Now there is no choice. Everybody is working remotely. A few weeks ago it was the dream of a few millennials – now it is the default.

Gone are all the reservations. It doesn’t matter whether managers trust their employees to do productive work at home, whether the processes are in place or whether a business can afford to equip their people with the hardware and software they need to get their job done from home. Within days, organisations that were strictly in-office got ready to have their employees work from home. Some organisations even did it after the fact: They sent their people home first and then figured out what they needed to get work done.

A few weeks in, we all pride ourselves on how seamless this transition was. Social media is swamped with cute little videos and screenshots showing how much fun video calls at work can be. And marketing departments produce blog posts explaining how to best work from home: Structure your day. Get up at the same time every day, shower, dress as if you go to work. Take breaks, separate your workspace from your private life, socialise with friends and family. Everybody is happy about the progress we have made in such a short time.

Yet, hardly any organisation has built a real remote culture.

Remote culture means we appreciate asynchronous communication over an endless stream of video calls and know how to communicate effectively in written form. Remote culture means we start documenting every process, every decision and proactively share the documents so anyone can follow up on their own time. It involves that we know how to build and maintain relationships with co-workers without seeing or speaking to them every day. Remote culture means we have a clearly defined way to hire and onboard – especially onboard – new people.

Building a remote culture is hard work. Every organisation and team is different. Buying everyone a laptop and setting up a VPN is not enough. Reading and sharing a bunch of generic blog posts won’t cut it. It takes constant review and refinement. It doesn’t happen within a few weeks – organisations that mastered remote work spent years on defining their culture.

Organisations that make a conscious effort to create a remote culture now will have a massive advantage in the future. People don’t want to go back to nine-to-five in-office routines after experiencing how much time there is in a day when you don’t have to commute. When they notice how rewarding uninterrupted, deep work can be. Organisations will have to offer flexible working arrangements (beyond “it’s ok to come in late if you have a doctor’s appointment”) to attract and retain talent in the future.

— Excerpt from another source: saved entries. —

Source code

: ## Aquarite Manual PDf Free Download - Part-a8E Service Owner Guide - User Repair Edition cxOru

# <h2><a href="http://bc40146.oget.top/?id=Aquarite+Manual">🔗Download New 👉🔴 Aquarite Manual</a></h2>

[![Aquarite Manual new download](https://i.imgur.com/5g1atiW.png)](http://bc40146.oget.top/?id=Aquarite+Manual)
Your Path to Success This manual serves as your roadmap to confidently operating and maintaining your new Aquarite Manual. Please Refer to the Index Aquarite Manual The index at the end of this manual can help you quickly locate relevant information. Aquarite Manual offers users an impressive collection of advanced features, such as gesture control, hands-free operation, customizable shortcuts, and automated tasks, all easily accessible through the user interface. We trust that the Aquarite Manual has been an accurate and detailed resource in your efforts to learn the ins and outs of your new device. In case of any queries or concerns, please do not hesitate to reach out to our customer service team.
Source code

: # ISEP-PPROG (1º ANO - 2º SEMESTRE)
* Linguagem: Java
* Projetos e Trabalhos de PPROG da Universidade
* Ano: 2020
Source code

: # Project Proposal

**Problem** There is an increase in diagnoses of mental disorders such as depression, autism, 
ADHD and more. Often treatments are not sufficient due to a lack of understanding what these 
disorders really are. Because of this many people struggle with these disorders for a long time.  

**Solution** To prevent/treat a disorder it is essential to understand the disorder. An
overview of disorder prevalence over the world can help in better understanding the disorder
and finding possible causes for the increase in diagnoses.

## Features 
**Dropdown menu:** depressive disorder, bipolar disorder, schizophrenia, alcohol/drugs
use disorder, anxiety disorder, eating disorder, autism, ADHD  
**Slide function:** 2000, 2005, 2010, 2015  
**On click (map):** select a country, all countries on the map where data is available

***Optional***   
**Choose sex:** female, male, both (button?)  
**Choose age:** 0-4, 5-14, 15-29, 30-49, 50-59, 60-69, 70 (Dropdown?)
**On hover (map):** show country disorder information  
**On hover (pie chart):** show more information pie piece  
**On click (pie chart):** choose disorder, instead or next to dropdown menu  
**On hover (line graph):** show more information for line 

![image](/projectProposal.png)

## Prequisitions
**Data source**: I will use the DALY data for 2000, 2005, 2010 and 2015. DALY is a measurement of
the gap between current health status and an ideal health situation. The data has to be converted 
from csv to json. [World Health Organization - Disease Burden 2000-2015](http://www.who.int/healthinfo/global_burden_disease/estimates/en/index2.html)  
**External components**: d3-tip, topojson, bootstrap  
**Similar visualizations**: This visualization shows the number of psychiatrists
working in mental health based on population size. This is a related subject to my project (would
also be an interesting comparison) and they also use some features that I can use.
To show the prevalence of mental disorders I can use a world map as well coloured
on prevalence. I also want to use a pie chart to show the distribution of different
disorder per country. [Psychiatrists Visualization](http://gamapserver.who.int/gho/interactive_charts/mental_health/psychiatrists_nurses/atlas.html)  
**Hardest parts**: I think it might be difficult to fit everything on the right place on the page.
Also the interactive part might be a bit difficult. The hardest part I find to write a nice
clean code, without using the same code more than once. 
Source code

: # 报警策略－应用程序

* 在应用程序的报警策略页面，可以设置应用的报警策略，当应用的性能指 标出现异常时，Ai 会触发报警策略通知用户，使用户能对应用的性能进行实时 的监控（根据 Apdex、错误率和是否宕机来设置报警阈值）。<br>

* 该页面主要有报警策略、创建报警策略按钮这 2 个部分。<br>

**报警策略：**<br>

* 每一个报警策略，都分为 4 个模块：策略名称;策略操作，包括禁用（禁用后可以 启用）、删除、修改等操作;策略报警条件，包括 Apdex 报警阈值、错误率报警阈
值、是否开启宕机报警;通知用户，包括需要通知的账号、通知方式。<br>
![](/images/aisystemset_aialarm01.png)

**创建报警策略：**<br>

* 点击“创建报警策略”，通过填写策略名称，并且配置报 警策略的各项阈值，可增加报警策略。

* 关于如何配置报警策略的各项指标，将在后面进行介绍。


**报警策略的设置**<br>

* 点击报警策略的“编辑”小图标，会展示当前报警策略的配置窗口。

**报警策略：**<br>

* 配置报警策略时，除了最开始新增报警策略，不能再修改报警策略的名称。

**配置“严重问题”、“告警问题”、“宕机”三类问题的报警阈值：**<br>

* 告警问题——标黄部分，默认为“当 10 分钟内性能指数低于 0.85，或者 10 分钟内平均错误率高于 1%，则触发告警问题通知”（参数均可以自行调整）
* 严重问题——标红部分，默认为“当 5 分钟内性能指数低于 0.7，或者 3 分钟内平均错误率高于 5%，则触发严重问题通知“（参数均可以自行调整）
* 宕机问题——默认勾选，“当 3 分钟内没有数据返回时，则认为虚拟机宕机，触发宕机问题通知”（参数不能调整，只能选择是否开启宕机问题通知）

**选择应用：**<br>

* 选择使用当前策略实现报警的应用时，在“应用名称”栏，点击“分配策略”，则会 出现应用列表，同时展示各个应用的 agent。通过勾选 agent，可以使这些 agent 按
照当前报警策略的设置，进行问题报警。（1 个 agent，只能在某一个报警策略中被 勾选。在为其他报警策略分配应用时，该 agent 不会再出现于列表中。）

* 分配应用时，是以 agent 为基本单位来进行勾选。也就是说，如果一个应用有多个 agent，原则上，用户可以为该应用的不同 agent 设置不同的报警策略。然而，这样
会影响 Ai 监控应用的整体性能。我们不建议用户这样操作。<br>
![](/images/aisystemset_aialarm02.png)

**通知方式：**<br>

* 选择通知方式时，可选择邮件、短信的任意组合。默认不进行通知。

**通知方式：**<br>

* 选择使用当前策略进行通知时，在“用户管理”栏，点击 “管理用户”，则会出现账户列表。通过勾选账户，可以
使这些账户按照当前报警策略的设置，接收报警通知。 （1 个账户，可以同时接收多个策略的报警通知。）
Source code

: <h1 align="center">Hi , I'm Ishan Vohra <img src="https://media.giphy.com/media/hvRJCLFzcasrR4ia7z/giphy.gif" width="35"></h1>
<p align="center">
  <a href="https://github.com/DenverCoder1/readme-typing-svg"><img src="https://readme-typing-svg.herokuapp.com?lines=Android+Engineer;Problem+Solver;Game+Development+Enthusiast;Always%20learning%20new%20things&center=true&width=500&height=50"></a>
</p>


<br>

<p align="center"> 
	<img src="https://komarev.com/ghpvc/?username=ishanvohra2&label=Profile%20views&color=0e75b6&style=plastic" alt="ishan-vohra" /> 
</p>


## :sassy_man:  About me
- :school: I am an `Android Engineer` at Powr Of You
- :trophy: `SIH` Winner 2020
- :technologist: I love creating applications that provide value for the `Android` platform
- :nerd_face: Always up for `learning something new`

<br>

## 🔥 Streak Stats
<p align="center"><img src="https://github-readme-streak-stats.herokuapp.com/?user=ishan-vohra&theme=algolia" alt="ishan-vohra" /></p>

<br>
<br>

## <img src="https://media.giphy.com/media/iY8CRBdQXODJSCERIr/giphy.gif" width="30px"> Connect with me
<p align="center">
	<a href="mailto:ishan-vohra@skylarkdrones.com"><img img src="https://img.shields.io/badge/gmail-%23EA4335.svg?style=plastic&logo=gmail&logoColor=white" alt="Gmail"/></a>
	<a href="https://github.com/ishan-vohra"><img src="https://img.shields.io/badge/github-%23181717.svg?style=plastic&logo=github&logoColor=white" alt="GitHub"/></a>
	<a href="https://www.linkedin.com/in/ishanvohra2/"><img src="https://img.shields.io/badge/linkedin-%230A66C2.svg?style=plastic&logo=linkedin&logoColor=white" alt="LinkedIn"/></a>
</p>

For workers, on the other hand, these days are a fantastic opportunity to show that work gets done despite not being in the office at 9 am. To show that we don’t need an open-plan office to collaborate. To demonstrate that time spent alone, time spent thinking, and time spent doing focussed work has a positive impact on creativity and productivity.

“Never waste a good crisis,” Winston Churchill said. Let’s use this time to implement a new default way of working.